── Dataset records ──
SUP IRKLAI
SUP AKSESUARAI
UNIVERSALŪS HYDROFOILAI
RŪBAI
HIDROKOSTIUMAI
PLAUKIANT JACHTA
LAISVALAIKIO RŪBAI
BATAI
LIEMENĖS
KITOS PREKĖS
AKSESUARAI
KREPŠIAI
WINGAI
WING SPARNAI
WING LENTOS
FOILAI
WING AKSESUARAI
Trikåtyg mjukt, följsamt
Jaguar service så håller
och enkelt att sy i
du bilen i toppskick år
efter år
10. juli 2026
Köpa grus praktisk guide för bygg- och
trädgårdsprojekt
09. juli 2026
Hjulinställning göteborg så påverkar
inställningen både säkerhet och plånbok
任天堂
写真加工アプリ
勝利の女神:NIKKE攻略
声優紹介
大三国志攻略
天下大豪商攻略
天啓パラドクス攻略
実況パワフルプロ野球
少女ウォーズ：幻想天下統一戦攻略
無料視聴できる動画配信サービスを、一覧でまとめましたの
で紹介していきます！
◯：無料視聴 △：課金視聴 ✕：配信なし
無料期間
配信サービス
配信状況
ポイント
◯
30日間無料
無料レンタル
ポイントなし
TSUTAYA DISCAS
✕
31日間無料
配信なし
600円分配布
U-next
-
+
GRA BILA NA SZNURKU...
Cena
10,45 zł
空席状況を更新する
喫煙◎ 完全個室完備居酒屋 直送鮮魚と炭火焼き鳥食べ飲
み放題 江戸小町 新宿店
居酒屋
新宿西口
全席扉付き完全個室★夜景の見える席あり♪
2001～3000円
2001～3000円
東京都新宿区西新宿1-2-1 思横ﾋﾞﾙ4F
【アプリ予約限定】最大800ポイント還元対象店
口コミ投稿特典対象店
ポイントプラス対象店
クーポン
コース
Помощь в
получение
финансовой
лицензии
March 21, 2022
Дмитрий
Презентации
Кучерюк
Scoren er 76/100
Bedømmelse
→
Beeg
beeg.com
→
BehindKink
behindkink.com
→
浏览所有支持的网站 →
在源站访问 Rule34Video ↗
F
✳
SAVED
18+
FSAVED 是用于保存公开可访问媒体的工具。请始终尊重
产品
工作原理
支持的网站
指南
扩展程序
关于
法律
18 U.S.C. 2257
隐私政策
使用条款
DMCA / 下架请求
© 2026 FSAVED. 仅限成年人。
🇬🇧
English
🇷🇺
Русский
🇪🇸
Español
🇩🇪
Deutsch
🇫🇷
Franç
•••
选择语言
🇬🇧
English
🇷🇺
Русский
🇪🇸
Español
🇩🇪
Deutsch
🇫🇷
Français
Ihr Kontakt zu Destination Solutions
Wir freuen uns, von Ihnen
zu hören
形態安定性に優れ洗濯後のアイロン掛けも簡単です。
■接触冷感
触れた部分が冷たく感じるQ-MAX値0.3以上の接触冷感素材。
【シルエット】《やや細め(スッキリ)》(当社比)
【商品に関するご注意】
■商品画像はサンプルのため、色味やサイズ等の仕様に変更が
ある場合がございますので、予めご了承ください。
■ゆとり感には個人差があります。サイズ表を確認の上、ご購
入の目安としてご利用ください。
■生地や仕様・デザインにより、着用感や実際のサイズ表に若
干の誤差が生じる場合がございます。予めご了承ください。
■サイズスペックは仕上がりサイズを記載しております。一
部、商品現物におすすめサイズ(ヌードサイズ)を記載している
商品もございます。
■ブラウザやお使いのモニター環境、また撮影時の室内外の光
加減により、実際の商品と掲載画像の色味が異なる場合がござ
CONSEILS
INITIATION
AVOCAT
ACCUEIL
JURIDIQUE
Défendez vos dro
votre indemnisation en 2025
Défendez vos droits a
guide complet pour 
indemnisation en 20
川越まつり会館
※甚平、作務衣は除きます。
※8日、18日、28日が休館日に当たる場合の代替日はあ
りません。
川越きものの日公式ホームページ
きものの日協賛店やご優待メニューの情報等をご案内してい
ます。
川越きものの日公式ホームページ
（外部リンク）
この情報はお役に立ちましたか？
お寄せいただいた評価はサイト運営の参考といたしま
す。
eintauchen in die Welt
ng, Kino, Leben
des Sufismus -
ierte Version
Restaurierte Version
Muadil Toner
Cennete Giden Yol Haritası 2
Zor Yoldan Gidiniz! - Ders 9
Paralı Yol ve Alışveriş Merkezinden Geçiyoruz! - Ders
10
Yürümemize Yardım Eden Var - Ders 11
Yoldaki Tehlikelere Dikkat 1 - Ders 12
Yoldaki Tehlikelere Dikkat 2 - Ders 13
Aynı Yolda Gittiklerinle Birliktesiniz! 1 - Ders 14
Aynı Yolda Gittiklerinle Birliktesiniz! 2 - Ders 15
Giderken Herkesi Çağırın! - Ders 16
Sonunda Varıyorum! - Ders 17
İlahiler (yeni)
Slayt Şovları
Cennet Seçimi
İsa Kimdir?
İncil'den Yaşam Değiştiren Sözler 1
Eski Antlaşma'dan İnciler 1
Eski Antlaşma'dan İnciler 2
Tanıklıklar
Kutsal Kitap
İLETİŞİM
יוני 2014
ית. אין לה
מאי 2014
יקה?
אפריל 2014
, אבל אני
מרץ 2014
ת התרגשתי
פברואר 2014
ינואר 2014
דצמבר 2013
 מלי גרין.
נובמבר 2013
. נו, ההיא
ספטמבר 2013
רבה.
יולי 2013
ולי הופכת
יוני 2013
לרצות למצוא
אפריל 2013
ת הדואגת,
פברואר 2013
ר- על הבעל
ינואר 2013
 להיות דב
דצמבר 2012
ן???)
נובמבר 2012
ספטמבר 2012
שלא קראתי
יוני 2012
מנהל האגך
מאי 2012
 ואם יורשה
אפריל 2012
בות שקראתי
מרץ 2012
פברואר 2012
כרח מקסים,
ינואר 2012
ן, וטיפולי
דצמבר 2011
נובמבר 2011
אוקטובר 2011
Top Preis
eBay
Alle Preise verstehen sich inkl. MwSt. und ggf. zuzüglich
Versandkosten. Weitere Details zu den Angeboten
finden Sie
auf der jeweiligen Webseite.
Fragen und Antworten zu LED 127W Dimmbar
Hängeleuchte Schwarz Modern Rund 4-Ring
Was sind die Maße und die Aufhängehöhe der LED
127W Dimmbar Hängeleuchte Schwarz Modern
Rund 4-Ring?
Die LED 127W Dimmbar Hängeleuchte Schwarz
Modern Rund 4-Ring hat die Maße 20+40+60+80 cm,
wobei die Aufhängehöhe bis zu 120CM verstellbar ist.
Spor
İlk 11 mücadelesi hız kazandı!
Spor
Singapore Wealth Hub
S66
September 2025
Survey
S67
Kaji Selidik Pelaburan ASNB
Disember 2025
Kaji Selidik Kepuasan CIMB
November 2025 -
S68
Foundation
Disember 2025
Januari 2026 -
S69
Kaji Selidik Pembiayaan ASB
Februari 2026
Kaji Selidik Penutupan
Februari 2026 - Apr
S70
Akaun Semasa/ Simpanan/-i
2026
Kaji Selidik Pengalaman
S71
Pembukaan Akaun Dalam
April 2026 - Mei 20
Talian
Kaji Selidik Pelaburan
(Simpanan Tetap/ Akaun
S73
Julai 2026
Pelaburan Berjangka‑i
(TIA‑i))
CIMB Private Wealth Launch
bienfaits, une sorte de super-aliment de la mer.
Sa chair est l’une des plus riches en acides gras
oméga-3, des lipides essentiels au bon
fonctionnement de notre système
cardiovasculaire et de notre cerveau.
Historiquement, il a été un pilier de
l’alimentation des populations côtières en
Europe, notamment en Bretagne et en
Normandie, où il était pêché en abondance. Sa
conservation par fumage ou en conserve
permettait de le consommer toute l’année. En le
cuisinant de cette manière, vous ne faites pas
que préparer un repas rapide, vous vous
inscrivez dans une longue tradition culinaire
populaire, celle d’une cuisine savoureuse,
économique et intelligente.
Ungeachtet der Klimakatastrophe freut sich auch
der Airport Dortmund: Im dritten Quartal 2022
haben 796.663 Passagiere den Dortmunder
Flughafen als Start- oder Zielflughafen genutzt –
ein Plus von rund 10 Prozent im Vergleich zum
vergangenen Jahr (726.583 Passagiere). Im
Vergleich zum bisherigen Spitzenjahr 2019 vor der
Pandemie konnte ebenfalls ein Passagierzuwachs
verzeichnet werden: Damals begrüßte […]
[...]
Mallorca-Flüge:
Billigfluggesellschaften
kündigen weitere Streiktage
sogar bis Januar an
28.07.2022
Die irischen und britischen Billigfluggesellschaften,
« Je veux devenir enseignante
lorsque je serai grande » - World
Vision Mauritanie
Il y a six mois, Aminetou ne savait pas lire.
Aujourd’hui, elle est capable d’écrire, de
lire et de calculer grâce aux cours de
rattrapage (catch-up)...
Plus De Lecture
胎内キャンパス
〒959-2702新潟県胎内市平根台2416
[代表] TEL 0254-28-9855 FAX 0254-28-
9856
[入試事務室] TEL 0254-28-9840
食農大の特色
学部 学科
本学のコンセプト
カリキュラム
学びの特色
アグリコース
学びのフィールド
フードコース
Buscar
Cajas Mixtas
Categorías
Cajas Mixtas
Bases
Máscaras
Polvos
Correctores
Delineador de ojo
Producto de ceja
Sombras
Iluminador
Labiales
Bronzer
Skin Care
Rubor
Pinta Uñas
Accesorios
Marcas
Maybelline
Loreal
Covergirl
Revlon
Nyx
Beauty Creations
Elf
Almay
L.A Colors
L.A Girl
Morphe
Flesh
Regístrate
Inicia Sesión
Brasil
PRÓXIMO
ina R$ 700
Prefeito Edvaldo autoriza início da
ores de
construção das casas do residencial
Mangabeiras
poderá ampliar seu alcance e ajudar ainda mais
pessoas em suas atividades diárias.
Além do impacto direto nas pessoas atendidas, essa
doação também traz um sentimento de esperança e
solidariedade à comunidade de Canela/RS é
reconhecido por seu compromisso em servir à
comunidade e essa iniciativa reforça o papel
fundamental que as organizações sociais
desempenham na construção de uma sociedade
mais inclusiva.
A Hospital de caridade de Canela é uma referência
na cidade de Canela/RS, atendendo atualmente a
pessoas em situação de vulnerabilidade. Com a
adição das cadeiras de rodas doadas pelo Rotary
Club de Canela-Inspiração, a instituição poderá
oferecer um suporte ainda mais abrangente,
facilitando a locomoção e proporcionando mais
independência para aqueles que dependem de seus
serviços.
───
Task goal: Starting at the beginning of the items and ending with the line that contains "Köpa grus praktisk guide för bygg- och", give those lines again, switching "BATAI" to "AVALYNĖ" and changing nothing else.

Output of the task:
SUP IRKLAI
SUP AKSESUARAI
UNIVERSALŪS HYDROFOILAI
RŪBAI
HIDROKOSTIUMAI
PLAUKIANT JACHTA
LAISVALAIKIO RŪBAI
AVALYNĖ
LIEMENĖS
KITOS PREKĖS
AKSESUARAI
KREPŠIAI
WINGAI
WING SPARNAI
WING LENTOS
FOILAI
WING AKSESUARAI
Trikåtyg mjukt, följsamt
Jaguar service så håller
och enkelt att sy i
du bilen i toppskick år
efter år
10. juli 2026
Köpa grus praktisk guide för bygg- och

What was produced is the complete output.